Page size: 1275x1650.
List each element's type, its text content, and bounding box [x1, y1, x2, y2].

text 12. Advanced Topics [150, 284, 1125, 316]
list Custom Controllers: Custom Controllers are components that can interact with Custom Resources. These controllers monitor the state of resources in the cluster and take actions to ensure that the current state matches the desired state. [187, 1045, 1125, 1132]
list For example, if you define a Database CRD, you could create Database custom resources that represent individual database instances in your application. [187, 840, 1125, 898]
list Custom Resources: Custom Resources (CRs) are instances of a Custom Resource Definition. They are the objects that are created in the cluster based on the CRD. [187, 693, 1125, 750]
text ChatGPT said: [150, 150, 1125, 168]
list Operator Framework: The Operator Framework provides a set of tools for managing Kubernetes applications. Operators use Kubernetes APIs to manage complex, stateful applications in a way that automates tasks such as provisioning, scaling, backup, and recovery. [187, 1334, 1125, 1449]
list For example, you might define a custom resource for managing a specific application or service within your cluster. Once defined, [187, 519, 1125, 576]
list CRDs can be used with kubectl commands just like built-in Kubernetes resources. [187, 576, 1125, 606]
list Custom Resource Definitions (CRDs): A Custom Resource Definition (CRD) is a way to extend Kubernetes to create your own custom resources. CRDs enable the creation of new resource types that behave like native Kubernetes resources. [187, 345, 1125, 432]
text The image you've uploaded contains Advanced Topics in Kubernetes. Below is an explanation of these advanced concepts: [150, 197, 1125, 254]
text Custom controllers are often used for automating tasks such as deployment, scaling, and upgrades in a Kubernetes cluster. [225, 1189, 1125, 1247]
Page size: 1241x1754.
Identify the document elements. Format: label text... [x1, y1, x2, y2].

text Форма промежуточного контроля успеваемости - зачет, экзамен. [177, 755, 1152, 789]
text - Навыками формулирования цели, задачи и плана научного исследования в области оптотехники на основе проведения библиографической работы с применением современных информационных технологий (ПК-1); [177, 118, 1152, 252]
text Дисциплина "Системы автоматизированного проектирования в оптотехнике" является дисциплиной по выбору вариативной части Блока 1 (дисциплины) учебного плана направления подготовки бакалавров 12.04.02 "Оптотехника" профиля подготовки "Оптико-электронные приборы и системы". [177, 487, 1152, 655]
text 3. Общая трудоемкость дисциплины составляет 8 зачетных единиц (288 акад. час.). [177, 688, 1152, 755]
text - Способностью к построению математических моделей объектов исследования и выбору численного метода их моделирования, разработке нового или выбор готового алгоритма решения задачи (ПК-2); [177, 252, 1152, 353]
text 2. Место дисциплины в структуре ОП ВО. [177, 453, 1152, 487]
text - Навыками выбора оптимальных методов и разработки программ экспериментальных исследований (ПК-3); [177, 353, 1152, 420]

• _Your assignment_
Would you transcribe the whole listing, keeping every character the same?

• _Result_
Page size: 1275x1650.
List each element's type, its text content, and bounding box [x1, y1, x2, y2].

text 12. Advanced Topics [150, 284, 1125, 316]
list Custom Controllers: Custom Controllers are components that can interact with Custom Resources. These controllers monitor the state of resources in the cluster and take actions to ensure that the current state matches the desired state. [187, 1045, 1125, 1132]
list For example, if you define a Database CRD, you could create Database custom resources that represent individual database instances in your application. [187, 840, 1125, 898]
list Custom Resources: Custom Resources (CRs) are instances of a Custom Resource Definition. They are the objects that are created in the cluster based on the CRD. [187, 693, 1125, 750]
text ChatGPT said: [150, 150, 1125, 168]
list Operator Framework: The Operator Framework provides a set of tools for managing Kubernetes applications. Operators use Kubernetes APIs to manage complex, stateful applications in a way that automates tasks such as provisioning, scaling, backup, and recovery. [187, 1334, 1125, 1449]
list For example, you might define a custom resource for managing a specific application or service within your cluster. Once defined, [187, 519, 1125, 576]
list CRDs can be used with kubectl commands just like built-in Kubernetes resources. [187, 576, 1125, 606]
list Custom Resource Definitions (CRDs): A Custom Resource Definition (CRD) is a way to extend Kubernetes to create your own custom resources. CRDs enable the creation of new resource types that behave like native Kubernetes resources. [187, 345, 1125, 432]
text The image you've uploaded contains Advanced Topics in Kubernetes. Below is an explanation of these advanced concepts: [150, 197, 1125, 254]
text Custom controllers are often used for automating tasks such as deployment, scaling, and upgrades in a Kubernetes cluster. [225, 1189, 1125, 1247]
Page size: 1241x1754.
Identify the document elements. Format: label text... [x1, y1, x2, y2].

text Форма промежуточного контроля успеваемости - зачет, экзамен. [177, 755, 1152, 789]
text - Навыками формулирования цели, задачи и плана научного исследования в области оптотехники на основе проведения библиографической работы с применением современных информационных технологий (ПК-1); [177, 118, 1152, 252]
text Дисциплина "Системы автоматизированного проектирования в оптотехнике" является дисциплиной по выбору вариативной части Блока 1 (дисциплины) учебного плана направления подготовки бакалавров 12.04.02 "Оптотехника" профиля подготовки "Оптико-электронные приборы и системы". [177, 487, 1152, 655]
text 3. Общая трудоемкость дисциплины составляет 8 зачетных единиц (288 акад. час.). [177, 688, 1152, 755]
text - Способностью к построению математических моделей объектов исследования и выбору численного метода их моделирования, разработке нового или выбор готового алгоритма решения задачи (ПК-2); [177, 252, 1152, 353]
text 2. Место дисциплины в структуре ОП ВО. [177, 453, 1152, 487]
text - Навыками выбора оптимальных методов и разработки программ экспериментальных исследований (ПК-3); [177, 353, 1152, 420]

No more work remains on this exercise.